ALA-APA sessions with a labor focus included: Benefits - Past, Present, & Future; Better Salaries and Pay Equity Advocacy Training; Successful Strategies for Collective Bargaining; Ignored Too Long:  the Benefits of Managing a Library with a Union and Affordable Health Care Options. Sally Tyler, Public Policy Analyst, AFSCME, who discussed benefits for library workers, was among the union representatives on the agenda. The session on affordable health care options featured Jim Brown, Director of the Health Insurance Resource Center, Actors’ Fund of America: www.ahirc.org.

DPE has been a member of the AFL-CIO-ALA Joint Committee on Library Services to Labor Groups for the past two years. Pamela Wilson, Assistant to President Almeida, now co-chairs the Joint Committee and is working to expand its union membership. Union librarians Jessica Storrs, AFSCME, Barbara Rosen, CWA & Jannie Cobb, National Labor College are among its members. At this year’s annual meeting, the committee sponsored a session:

  • Race, Poverty and Aging Baby Boomers, featuring Monique Harden, Esq., Co-Director, Advocates for Environmental Human Rights & Andrew Sum, Ph.D., Director of Labor Market Studies at Northeastern University. This session was a Library Journal “pick” for the ALA.  Their PowerPoint presentations will be posted to the DPE Website.

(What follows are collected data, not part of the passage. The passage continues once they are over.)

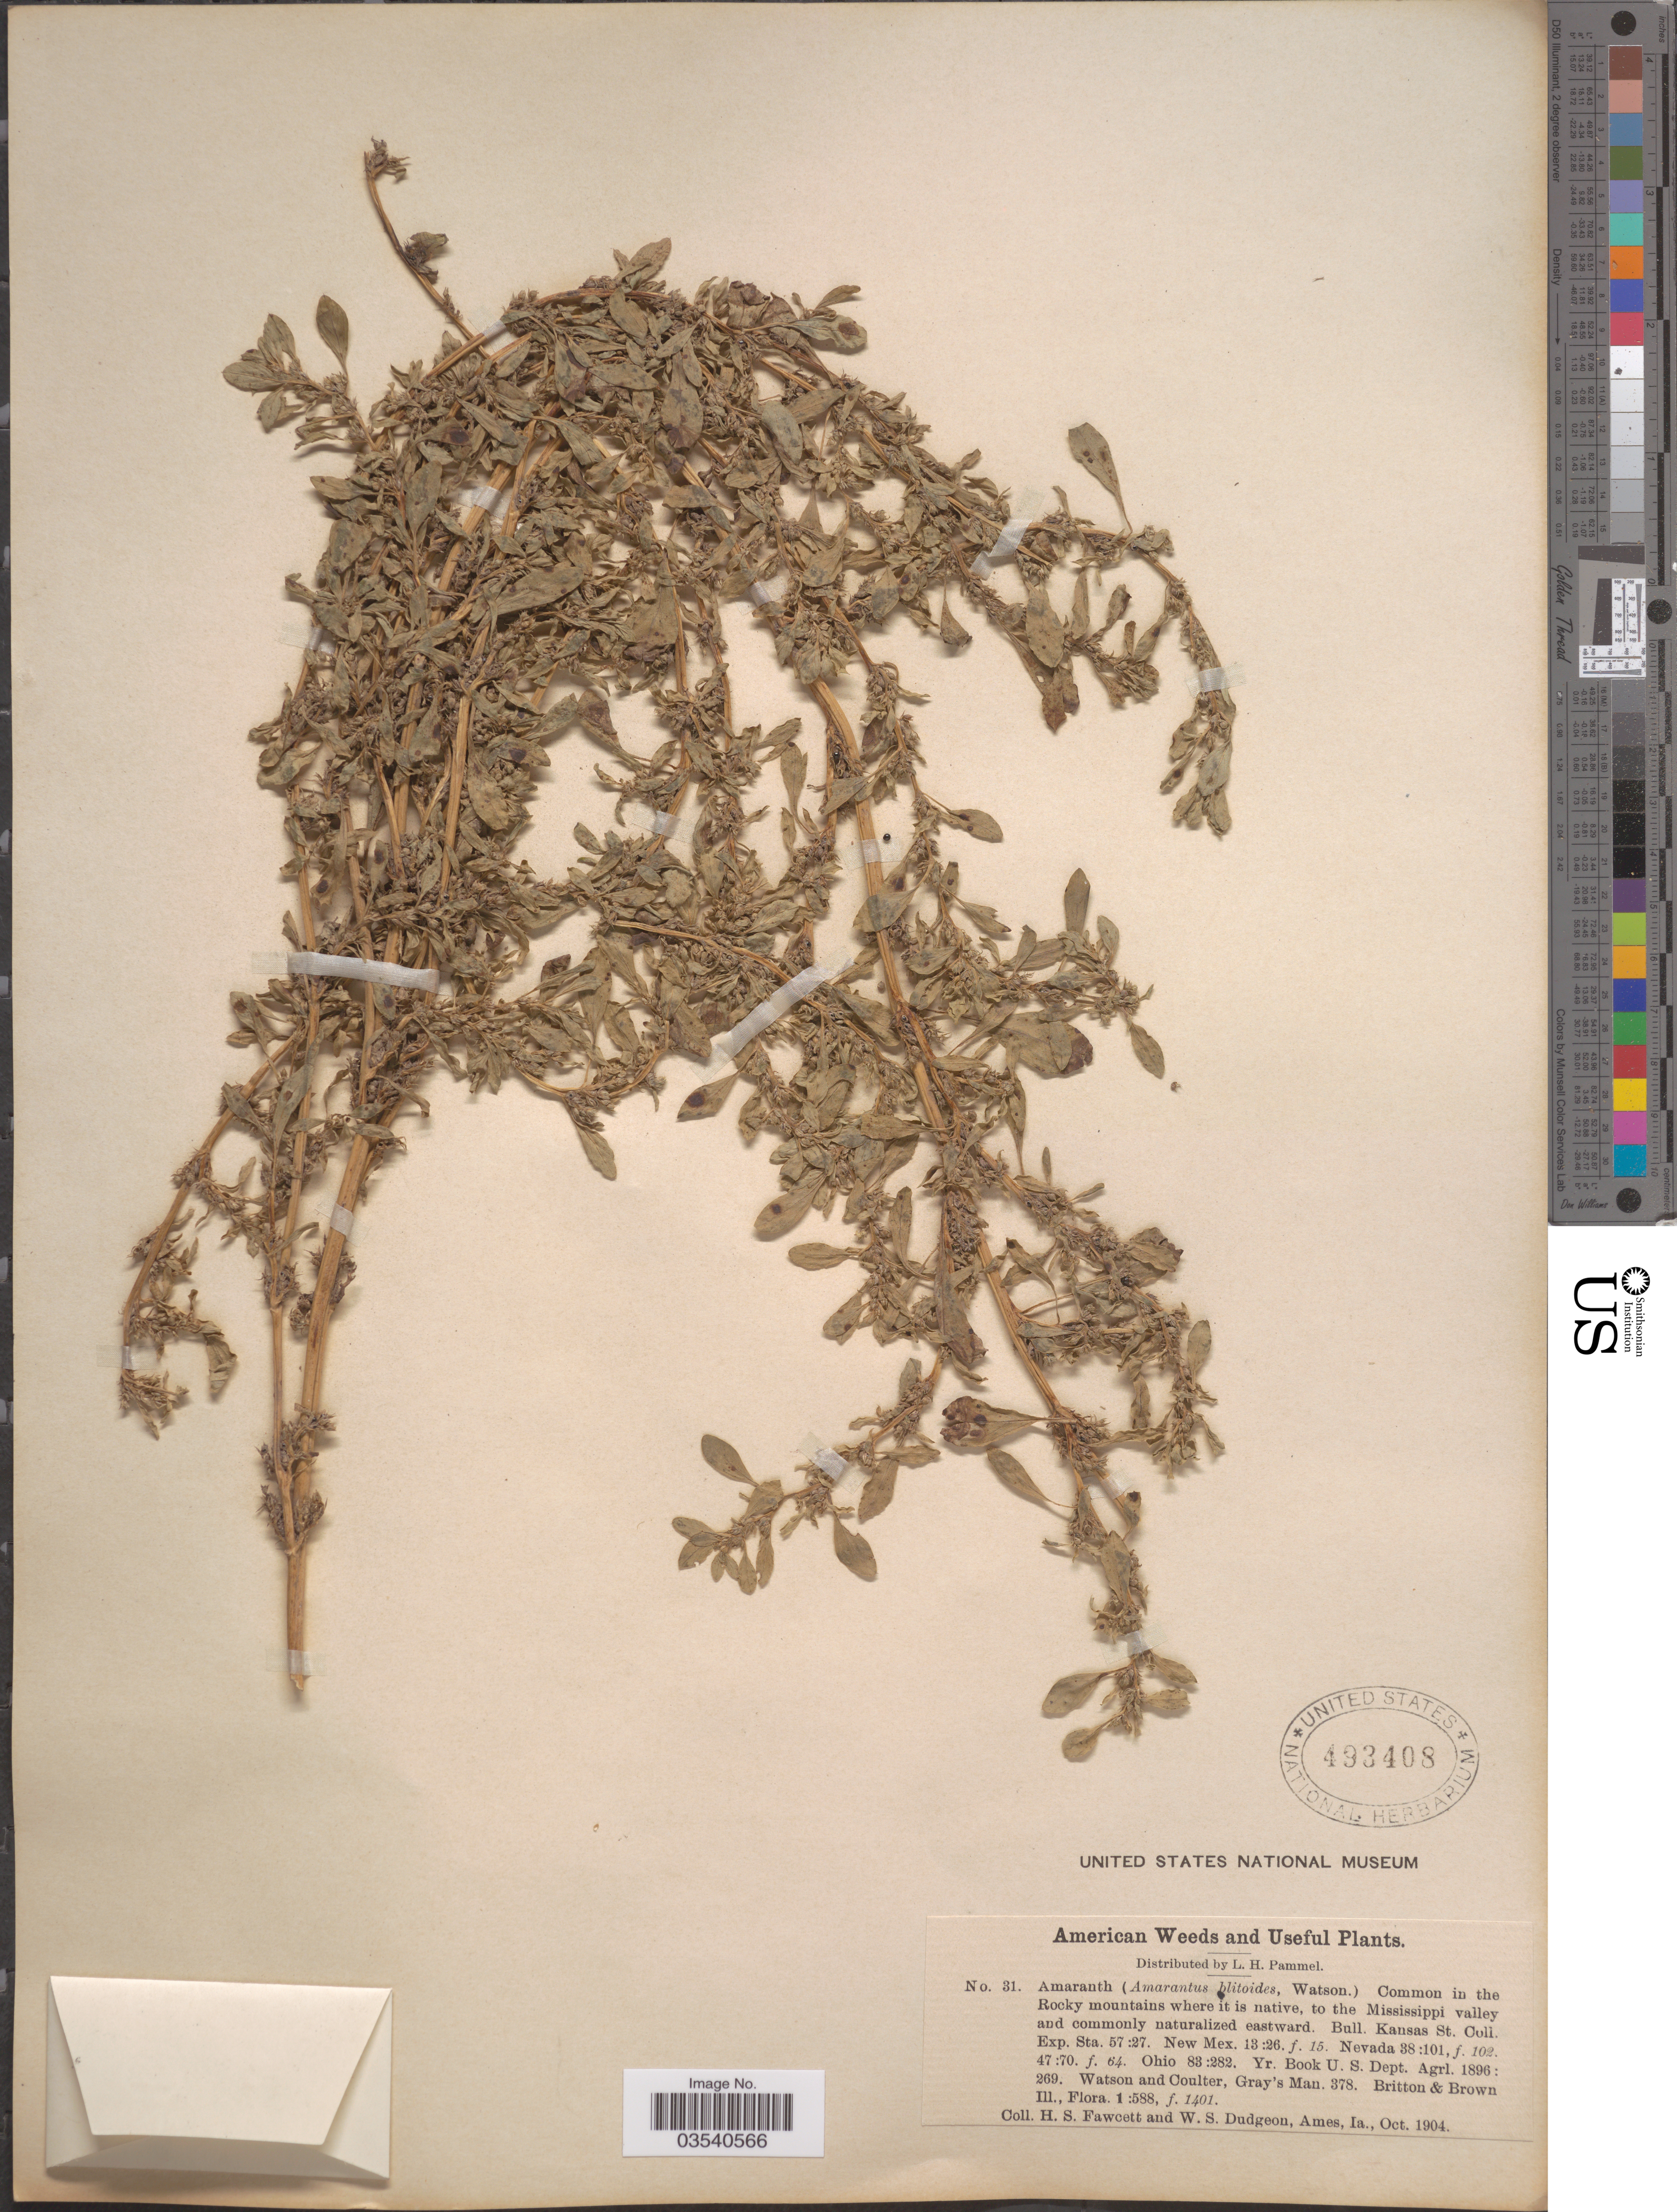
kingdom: Plantae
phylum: Tracheophyta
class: Magnoliopsida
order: Caryophyllales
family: Amaranthaceae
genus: Amaranthus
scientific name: Amaranthus graecizans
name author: L.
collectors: H. Fawcett & W. Dudgeon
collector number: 31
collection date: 1904-10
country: United States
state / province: Iowa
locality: Common in the Rocky mountains where it is native, to the Mississippi valley and commonly naturalized eastward.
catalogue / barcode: US 493408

Next year’s Annual Meeting will be held in Washington, D.C. Initial meetings to plan the 2007 meeting, including the development of bibliographies and other materials were held in New Orleans.
 

SIGNING ON – DPE joined AFGE, AFSCME, AFT, CWA, and other unions in a letter in a July 10 letter to Senators seeking the same appeal rights for federal employees against contracting out decisions that contractors receive; see http://www.dpeaflcio.org/policy/letters/ltr_snt_2006_07_10.htm

DPE IN THE NEWS – As a prelude to the Lunch & Learn program on VA Health Care, DPE worked with the Washington, D.C.-based Pacifica station, WPFW, 89.3 FM to help facilitate an edition of To Heal DC, focused on VA health care, which aired on June 20. The program featured an interview with Lunch & Learn speaker, Omega C. Logan Silva, M.D., M.A.C.P., Past President, American Medical Women’s Association; former assistant chief of the Metabolic Section and chief of the Diabetic Clinic, DC VAMC. The Lunch & Learn was publicized on this and other programs on WPFW.